■ INPUT FOR THIS TASK:
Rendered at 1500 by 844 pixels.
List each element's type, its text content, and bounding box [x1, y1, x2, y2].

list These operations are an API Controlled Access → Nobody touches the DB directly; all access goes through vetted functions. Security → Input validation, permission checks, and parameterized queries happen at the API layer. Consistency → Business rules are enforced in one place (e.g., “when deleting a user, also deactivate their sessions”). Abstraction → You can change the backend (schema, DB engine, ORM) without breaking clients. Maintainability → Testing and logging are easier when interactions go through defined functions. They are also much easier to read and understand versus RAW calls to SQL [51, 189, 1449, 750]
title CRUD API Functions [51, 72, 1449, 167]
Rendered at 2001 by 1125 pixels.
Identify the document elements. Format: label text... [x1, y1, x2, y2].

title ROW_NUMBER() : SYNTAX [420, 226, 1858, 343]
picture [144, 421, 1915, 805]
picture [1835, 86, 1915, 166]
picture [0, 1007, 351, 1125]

■ EXERCISE GOAL: Would you copy out every line in the records that includes the string "pixels"?

■ RESPONSE FOR THIS EXERCISE:
Rendered at 1500 by 844 pixels.
Rendered at 2001 by 1125 pixels.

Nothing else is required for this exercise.